Benefits of AI inventory management
Integrating AI into your inventory management systems can lead to improvements across your company, potentially resulting in lower costs and improved customer satisfaction.
Cost reduction
AI tools can lower costs in multiple ways. Accurate and granular inventory and demand forecasts can help reduce the chance of overstocking and costly markdowns. Automating stock checks with robotics can reduce labor costs, and AI optimization of your warehouse can help minimize carrying and storage costs.
Improved customer satisfaction
The goal of AI inventory management is supply chain optimization, which ends with a satisfied customer. Stockouts can push customers to competitors.
Scalability
Traditional inventory management methods are limited by what your employees can manage. AI technology can help you grow your business without expanding your workforce.
Challenges of implementing AI in inventory management workflows
According to an IBM survey of more than 700 high-performing organizations, 95% see AI as central to their innovation success. But many ecommerce businesses may not be ready for large-scale adoption of the technology, due to the following concerns:
Initial costs
Purchasing and implementing emergent technology can incur significant costs. Not only will you need to buy software, but you’ll have to spend time and resources integrating tools with your current tech stack. There’s also a cost associated with training or hiring highly skilled personnel to use and maintain any AI systems.
Increasingly, cloud-based inventory management solutions like Shopify are addressing this pain point by adding optional AI tools and add-ons into their platforms. This can mitigate the costs of purchasing and integrating a new tool.
Workforce readiness
There’s a fair amount of fear surrounding the growing presence of AI in the workforce. Employees may be resistant to change and fear for their jobs. A smooth transition to an AI inventory management system would need to incorporate clear communication, strong leadership, and training to help your team adjust to the new tools and workflows.
Data quality
The key to AI’s precision lies in high-quality data—and lots of it. For an AI workflow to deliver value, it needs current, complete, and accurate data. If your data is siloed into different tools or systems, you may face a time-intensive and costly process of unifying and cleaning your data. You’ll also need to invest in better data capture processes going forward.
Security
Cybersecurity is a significant challenge. While ecommerce companies that use cloud-based platforms are familiar with the importance of safeguarding private customer data, the huge volumes of customer data required by AI amplify the challenge. Sufficient training and skilled personnel who specialize in the AI tools you adopt are important to preventing cybersecurity breaches.

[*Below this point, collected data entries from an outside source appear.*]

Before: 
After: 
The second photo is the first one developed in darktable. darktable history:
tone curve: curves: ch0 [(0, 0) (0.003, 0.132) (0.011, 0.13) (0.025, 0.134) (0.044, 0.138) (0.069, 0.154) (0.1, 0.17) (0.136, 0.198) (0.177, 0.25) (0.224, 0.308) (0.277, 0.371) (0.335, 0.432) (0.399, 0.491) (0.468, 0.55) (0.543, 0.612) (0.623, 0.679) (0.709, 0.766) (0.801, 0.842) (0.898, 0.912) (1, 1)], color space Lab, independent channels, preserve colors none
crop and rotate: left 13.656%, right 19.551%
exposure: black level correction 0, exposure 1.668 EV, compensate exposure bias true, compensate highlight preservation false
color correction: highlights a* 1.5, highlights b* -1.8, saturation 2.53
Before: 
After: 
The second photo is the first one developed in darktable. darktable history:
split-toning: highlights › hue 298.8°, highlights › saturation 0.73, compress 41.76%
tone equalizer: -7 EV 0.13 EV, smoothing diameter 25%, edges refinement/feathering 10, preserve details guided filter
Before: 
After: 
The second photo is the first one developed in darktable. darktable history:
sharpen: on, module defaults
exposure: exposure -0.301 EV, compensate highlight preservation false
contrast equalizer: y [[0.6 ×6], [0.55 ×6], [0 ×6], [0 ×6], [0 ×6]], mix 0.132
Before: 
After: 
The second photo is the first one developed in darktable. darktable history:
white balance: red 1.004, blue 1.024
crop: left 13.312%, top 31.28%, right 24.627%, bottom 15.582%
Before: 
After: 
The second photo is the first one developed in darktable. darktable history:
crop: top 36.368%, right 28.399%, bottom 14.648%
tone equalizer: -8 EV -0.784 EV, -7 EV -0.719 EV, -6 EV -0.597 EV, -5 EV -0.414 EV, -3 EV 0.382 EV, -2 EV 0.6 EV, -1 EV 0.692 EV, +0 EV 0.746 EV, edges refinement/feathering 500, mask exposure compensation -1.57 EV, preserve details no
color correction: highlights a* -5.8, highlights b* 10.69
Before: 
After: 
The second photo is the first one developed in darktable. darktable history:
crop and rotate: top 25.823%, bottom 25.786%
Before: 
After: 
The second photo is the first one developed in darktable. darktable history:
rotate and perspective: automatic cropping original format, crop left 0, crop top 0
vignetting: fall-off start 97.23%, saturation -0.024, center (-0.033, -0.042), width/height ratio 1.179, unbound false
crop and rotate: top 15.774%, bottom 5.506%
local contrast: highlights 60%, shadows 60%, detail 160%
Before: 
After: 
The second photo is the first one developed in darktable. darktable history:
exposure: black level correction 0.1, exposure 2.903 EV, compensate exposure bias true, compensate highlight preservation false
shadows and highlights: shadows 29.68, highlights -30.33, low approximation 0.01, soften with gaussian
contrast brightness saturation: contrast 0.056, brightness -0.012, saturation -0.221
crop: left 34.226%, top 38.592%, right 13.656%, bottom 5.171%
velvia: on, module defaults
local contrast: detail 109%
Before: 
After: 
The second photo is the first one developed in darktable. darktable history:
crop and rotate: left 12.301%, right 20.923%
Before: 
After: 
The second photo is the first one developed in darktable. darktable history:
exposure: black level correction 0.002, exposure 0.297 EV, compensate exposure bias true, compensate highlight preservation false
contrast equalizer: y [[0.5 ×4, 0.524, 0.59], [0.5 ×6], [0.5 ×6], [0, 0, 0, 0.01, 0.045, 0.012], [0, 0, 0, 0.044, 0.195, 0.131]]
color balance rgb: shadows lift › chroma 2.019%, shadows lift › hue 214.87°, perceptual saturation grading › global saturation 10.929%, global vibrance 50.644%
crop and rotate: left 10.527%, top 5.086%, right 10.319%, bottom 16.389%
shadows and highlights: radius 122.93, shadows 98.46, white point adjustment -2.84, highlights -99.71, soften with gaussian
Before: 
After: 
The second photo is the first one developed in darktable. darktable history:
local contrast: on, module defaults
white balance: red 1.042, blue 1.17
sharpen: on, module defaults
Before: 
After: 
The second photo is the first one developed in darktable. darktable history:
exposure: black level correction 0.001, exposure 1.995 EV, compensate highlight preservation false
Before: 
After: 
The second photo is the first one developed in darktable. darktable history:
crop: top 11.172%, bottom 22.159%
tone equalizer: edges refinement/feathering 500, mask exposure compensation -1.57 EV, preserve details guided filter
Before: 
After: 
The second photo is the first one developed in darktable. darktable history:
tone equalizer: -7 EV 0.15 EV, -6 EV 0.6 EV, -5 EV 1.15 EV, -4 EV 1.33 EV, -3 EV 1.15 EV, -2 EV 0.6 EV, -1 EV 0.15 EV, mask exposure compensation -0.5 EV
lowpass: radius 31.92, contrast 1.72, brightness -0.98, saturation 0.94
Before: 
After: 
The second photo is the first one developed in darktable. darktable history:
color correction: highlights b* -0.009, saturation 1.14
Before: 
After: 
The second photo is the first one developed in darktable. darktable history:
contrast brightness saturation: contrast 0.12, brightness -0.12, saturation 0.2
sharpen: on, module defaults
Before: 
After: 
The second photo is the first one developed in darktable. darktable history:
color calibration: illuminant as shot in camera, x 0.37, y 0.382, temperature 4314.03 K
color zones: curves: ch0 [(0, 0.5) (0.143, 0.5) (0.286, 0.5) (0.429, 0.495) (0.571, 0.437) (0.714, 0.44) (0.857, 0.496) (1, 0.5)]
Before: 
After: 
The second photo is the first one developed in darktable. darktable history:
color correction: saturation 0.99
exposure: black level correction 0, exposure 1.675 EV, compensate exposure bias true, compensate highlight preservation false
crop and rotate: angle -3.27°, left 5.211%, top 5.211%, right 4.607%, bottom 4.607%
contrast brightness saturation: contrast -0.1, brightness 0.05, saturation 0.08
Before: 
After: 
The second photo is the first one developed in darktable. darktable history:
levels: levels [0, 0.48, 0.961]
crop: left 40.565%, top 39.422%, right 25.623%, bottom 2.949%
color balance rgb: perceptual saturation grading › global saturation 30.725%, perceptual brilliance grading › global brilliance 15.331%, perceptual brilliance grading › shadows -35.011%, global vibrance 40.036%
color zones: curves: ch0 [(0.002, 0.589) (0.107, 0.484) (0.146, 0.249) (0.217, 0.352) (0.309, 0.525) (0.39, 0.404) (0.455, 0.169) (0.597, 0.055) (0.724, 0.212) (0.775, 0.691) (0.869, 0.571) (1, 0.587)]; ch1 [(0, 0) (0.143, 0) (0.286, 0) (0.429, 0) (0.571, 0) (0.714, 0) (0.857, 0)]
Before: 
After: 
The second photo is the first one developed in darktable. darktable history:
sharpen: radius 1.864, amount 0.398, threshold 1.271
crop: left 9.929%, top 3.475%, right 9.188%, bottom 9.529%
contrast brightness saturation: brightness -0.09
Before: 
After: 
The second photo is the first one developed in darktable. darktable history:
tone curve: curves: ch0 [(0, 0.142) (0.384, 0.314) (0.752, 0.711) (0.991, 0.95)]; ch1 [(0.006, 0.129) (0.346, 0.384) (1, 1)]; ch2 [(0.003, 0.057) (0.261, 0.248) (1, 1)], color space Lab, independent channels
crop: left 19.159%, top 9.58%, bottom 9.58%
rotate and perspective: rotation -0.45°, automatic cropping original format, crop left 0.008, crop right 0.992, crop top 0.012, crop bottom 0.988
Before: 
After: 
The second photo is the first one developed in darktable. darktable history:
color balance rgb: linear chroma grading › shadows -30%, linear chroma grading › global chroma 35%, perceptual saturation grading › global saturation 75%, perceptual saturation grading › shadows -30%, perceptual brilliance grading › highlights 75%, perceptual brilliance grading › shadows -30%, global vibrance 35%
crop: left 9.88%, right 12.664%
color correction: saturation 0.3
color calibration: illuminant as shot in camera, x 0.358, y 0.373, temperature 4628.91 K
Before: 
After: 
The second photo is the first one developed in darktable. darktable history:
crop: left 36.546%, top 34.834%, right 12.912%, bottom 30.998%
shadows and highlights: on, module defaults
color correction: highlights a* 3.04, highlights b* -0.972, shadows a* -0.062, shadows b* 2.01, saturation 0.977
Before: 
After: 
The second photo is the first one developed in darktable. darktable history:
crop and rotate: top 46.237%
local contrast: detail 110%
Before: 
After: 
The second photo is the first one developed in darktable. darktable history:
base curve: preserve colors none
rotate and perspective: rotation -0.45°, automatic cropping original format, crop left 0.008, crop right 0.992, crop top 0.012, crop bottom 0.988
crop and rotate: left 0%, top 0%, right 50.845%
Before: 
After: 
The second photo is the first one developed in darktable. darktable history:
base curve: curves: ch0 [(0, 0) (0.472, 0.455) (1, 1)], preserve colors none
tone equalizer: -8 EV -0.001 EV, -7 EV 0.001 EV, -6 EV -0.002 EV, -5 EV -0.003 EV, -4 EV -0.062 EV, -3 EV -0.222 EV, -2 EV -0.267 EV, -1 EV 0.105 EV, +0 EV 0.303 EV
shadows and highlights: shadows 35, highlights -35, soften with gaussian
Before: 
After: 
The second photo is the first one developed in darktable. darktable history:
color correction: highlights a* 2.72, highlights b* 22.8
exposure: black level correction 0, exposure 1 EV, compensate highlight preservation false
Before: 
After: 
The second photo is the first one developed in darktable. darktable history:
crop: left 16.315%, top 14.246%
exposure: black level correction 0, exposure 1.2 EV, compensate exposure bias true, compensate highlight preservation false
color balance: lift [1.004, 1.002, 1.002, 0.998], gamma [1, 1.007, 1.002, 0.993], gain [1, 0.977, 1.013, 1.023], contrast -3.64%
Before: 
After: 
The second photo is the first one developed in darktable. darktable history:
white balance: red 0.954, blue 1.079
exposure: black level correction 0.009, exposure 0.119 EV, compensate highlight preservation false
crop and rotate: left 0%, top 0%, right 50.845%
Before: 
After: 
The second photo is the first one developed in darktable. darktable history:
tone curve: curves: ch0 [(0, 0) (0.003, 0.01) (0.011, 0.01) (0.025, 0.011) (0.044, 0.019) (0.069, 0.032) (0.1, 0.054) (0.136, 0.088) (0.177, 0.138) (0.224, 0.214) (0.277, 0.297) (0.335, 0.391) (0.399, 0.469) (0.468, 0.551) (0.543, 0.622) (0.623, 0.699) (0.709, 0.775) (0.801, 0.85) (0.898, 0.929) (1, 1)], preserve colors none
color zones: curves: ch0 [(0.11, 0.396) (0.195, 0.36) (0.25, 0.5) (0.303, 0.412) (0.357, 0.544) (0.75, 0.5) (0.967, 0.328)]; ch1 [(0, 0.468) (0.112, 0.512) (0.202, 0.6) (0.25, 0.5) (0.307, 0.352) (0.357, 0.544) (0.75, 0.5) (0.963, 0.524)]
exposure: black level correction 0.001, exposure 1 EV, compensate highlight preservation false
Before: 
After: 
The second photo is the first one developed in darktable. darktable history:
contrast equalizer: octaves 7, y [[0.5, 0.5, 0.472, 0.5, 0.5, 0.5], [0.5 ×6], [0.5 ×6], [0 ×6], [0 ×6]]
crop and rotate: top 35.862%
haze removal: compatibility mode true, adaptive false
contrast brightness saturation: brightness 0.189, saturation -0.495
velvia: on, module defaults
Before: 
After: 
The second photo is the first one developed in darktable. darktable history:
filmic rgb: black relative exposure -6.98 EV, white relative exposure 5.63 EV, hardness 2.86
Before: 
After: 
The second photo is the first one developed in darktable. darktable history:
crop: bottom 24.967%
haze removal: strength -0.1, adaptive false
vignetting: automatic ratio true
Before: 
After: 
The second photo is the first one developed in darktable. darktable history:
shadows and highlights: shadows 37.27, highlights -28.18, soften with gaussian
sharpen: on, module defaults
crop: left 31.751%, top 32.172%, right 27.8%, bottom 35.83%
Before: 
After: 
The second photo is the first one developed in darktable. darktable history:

You’ll also need to know how to comply with current US federal privacy laws that govern the use of personal data. Businesses that operate in the EU may need to comply with the EU Artificial Intelligence Act, as well as the General Data Protection Regulation (GDPR). Because AI is so new, the regulatory environment is constantly evolving, so business owners must stay up to date with any changes.
AI inventory management FAQ
Can AI be used for inventory management?
AI can be applied to inventory management workflows to process large amounts of inventory and historical sales data to improve demand forecasting, increase the efficiency and accuracy of automated inventory tracking, and suggest ways to restructure and optimize warehouse operations.
What is the best software for inventory management?
There are various inventory management platforms available, but opting for one that integrates AI technologies to help you with accurate demand forecasting and real-time inventory tracking can optimize your business. Shopify supports several AI-powered inventory management apps, including Monocole’s AI inventory forecasts and SP AI Inventory Management.
What is an example of AI in inventory management?
AI is often used in inventory management to process large amounts of data to best predict future demand. This allows a business to anticipate demand changes and adjust inventory to minimize holding costs.